TASK 1
Answer these questions about the thread on using enums as list indices, one line each:
(a) In which stream was the topic posted?
(b) Which two functions would go away if the enums could be used directly as indices?
(c) What does the poster hope would optimize the ordered when correctly?
TASK 2
Write the next part of the thread on using enums as list indices, following on from its last message.

PAGE EXTRACT
Stream: ideas

Topic: Enum as List Indices


view this post on Zulip Brendan Hansknecht (May 22 2023 at 17:50):

What is the general thought of allowing using raw enums as list indices? This is to avoid the branching that would be required by awhen statement when implementing a state machine or similar.

current:

States : [
    Start,
    Proccessing,
    End,
]

Action : [
    A,
    B,
]

transitionTable : List (List State)
transitionTable = ...

currentState : State
currentState = ...

chosenAction : Action
chosenAction = ...

# These are the unwanted branches/indices functions
stateIndex = \state ->
    when state is
        Start -> 0
        Processing -> 1
        End -> 2

actionIndex = \action ->
    when action is
        A -> 0
        B -> 1

# to get the next state
when List.get transitionTable (stateIndex currentState) is
     Ok actionTable ->
        when List.get actionTable (actionIndex chosenAction) is
             Ok nextState ->

view this post on Zulip Brendan Hansknecht (May 22 2023 at 17:56):

The hope would be to enable using the State and Action enum directly as indices to avoid branches.
So the stateIndex and actionIndex function would go away.

view this post on Zulip Brendan Hansknecht (May 22 2023 at 17:57):

Assuming, the when in stateIndex and actionIndex was correctly in alphabetical order to match Roc internal choices, I would hope that llvm would optimize it correctly, but either way, I think it would be preferable to avoid the indexing function if possible.

[Dataset items]

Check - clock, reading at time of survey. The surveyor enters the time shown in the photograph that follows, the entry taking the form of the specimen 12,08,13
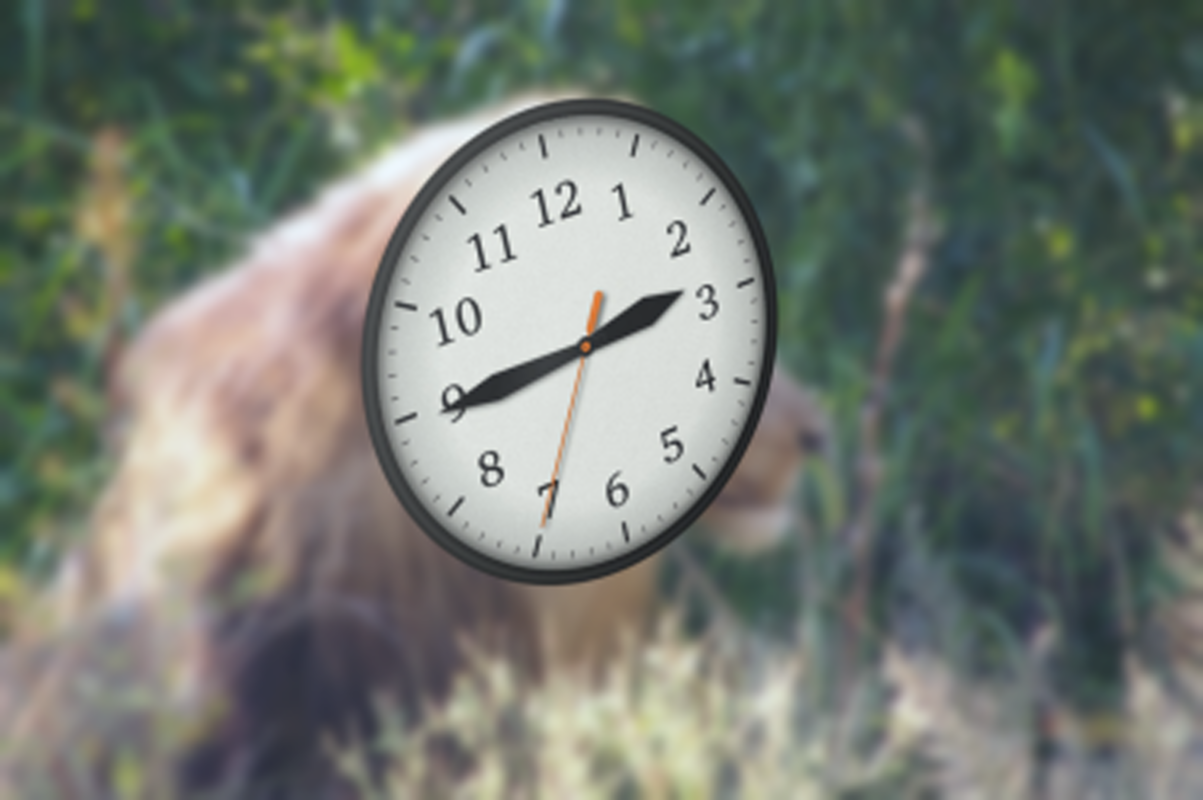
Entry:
2,44,35
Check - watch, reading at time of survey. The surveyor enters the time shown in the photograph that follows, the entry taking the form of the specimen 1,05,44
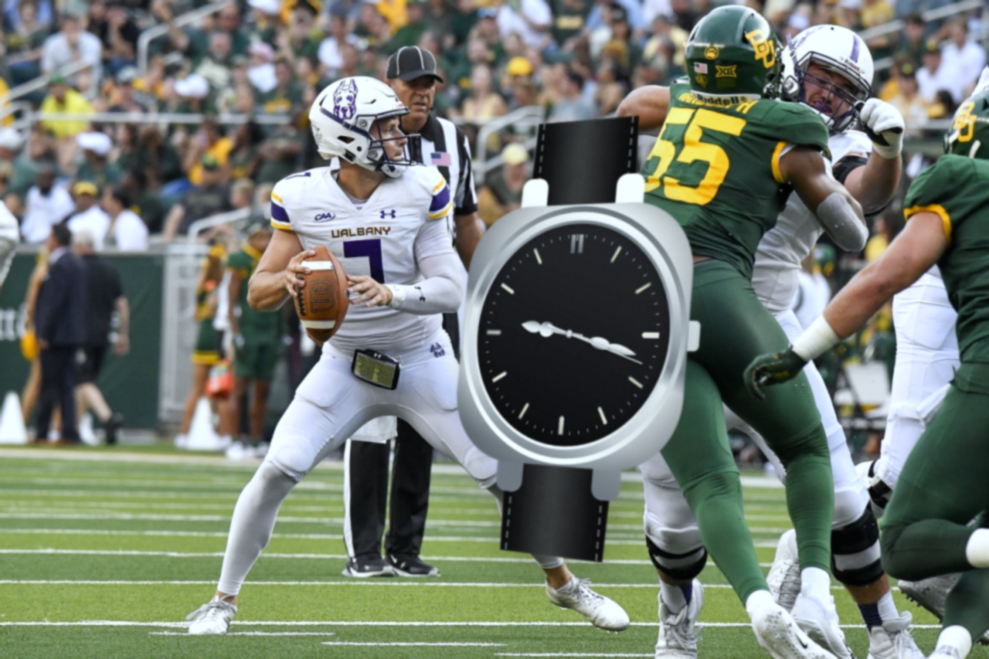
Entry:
9,17,18
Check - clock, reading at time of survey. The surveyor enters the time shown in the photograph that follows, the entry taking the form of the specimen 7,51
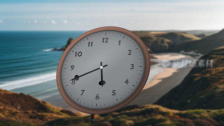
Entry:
5,41
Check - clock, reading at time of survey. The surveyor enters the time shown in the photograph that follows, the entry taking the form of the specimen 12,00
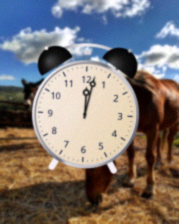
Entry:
12,02
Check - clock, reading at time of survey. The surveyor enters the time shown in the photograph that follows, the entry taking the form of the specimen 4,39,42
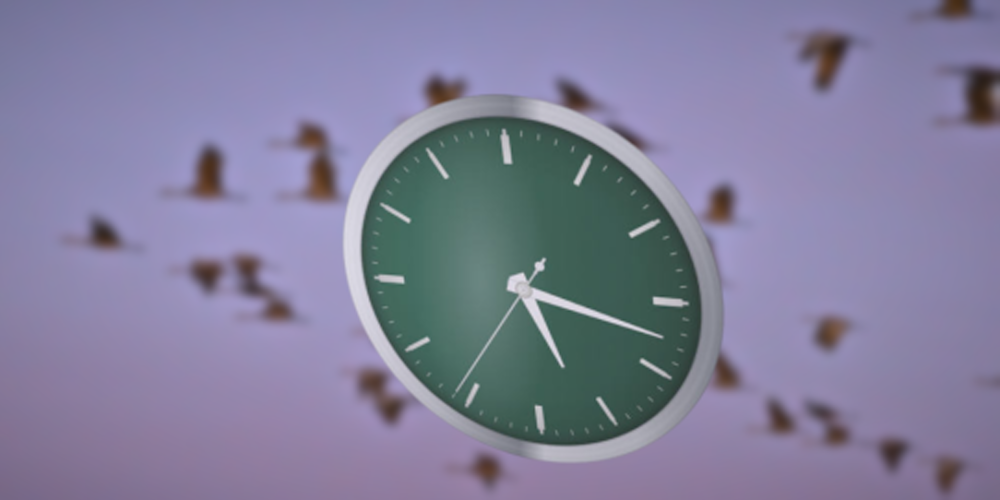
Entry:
5,17,36
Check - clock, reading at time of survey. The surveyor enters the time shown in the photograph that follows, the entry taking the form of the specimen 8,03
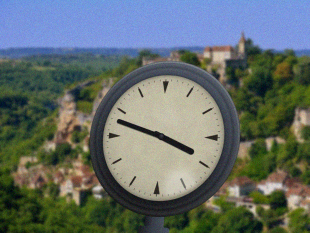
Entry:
3,48
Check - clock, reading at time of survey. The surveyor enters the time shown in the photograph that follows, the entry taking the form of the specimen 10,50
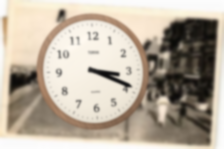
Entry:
3,19
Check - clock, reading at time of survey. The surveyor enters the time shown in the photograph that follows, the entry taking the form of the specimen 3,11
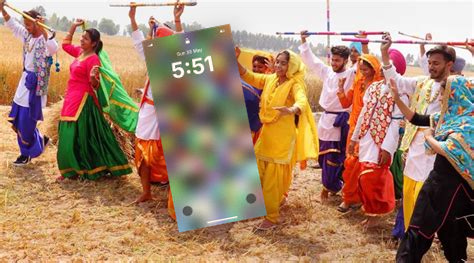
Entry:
5,51
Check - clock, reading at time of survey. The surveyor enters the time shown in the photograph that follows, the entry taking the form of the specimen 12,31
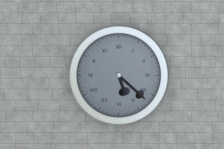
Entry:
5,22
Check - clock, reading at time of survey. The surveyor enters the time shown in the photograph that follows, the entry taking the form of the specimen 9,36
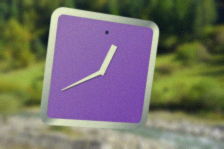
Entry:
12,40
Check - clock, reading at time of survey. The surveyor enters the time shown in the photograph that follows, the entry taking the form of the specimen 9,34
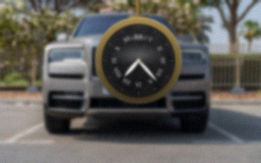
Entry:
7,23
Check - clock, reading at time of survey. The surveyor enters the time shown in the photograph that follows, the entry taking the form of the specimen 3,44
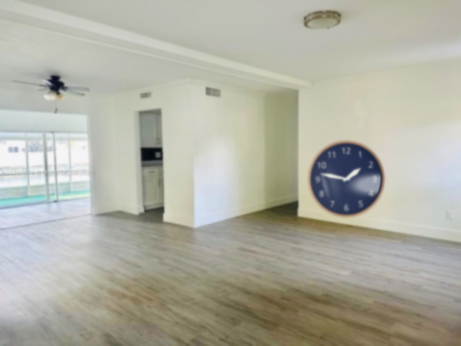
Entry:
1,47
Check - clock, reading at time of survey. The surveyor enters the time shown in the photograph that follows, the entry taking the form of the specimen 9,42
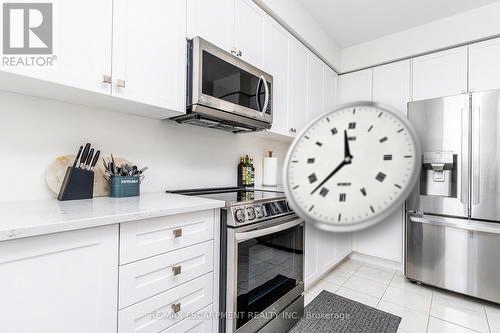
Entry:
11,37
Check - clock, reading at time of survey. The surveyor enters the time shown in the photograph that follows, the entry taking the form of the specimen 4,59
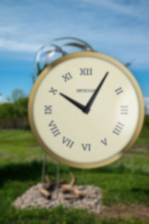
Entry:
10,05
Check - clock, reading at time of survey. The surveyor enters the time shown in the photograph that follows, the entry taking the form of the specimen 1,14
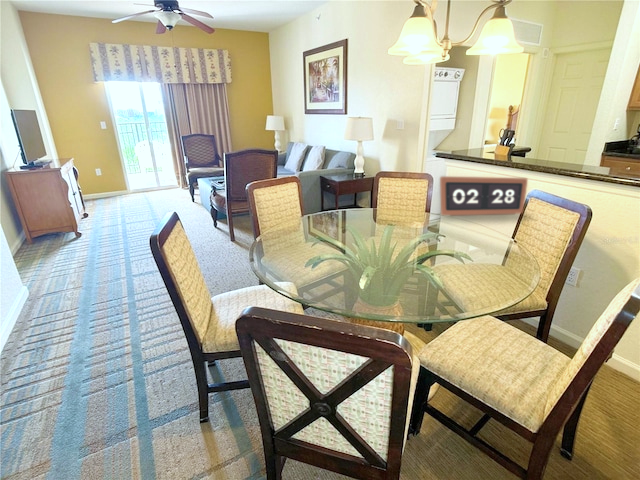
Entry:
2,28
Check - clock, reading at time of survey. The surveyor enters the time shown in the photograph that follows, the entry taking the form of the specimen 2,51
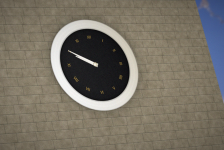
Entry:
9,50
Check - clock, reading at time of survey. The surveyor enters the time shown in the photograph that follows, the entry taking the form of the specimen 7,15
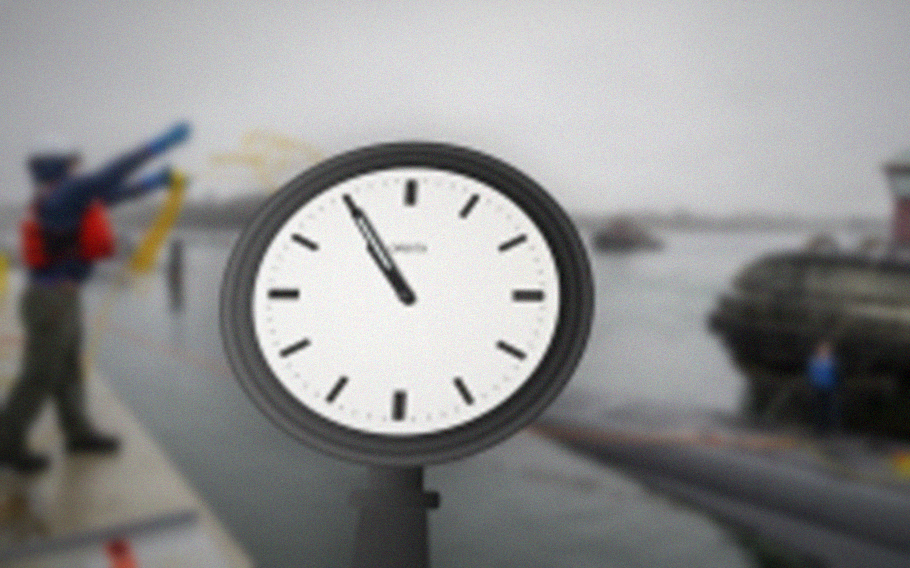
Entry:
10,55
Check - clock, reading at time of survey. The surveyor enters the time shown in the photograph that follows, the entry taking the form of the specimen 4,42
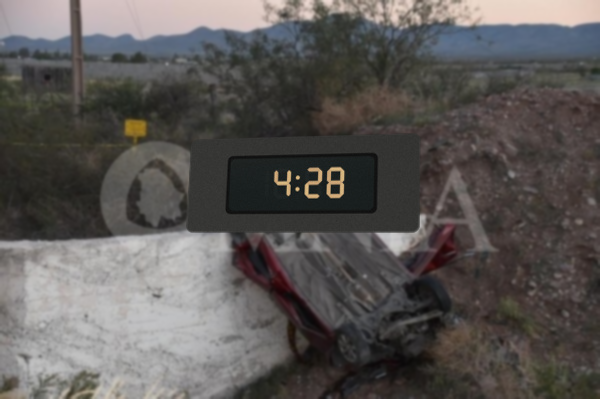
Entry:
4,28
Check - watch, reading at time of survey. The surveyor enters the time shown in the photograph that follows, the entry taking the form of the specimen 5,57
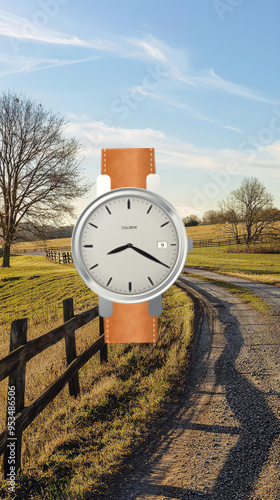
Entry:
8,20
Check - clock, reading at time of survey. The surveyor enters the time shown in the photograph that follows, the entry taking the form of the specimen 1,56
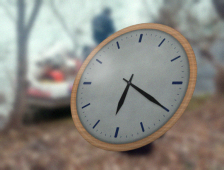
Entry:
6,20
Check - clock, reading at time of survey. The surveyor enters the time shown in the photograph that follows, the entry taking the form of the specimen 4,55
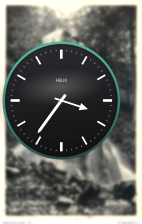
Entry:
3,36
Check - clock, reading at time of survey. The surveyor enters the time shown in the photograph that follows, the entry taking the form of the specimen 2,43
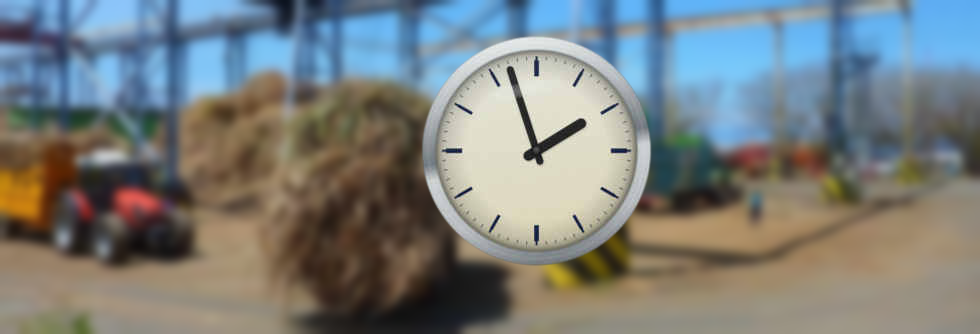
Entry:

RESPONSE 1
(a) ideas
(b) stateIndex and actionIndex
(c) llvm

RESPONSE 2
view this post on Zulip Anton (May 22 2023 at 18:02):

It does seem like altering the enum could lead to completely different output and it then may not be clear that changing the enum is what caused the change.

view this post on Zulip Anton (May 22 2023 at 18:08):

It also feels a bit dirty for a pure fp language

view this post on Zulip Brendan Hansknecht (May 22 2023 at 18:09):

I think the best of both worlds may not be possible without larger changes. You would want a list or array type that could only be accessed by the enum type. That would enforce type safety in a very nice way. Then you couldn't access it incorrectly with just an arbitrary nat.

view this post on Zulip Brendan Hansknecht (May 22 2023 at 18:18):

As a note, I am looking at some godbolt output, and it looks like there are a few possibilities for generation with current roc:

  1. If actionIndex is defined in alphabetical order, it does look like llvm should figure it out an make it a null opt (kinda random detail for users to track if they care about max perf)
  2. If actionIndex is out of order and small, it will become an array lookup. So adds 1 extra array lookup, which is at least branchless.
  3. If actionIndex is out of order and large, it will be a true switch statement with branches.

view this post on Zulip Brendan Hansknecht (May 22 2023 at 18:18):

I am not sure where the exact line between small and large is.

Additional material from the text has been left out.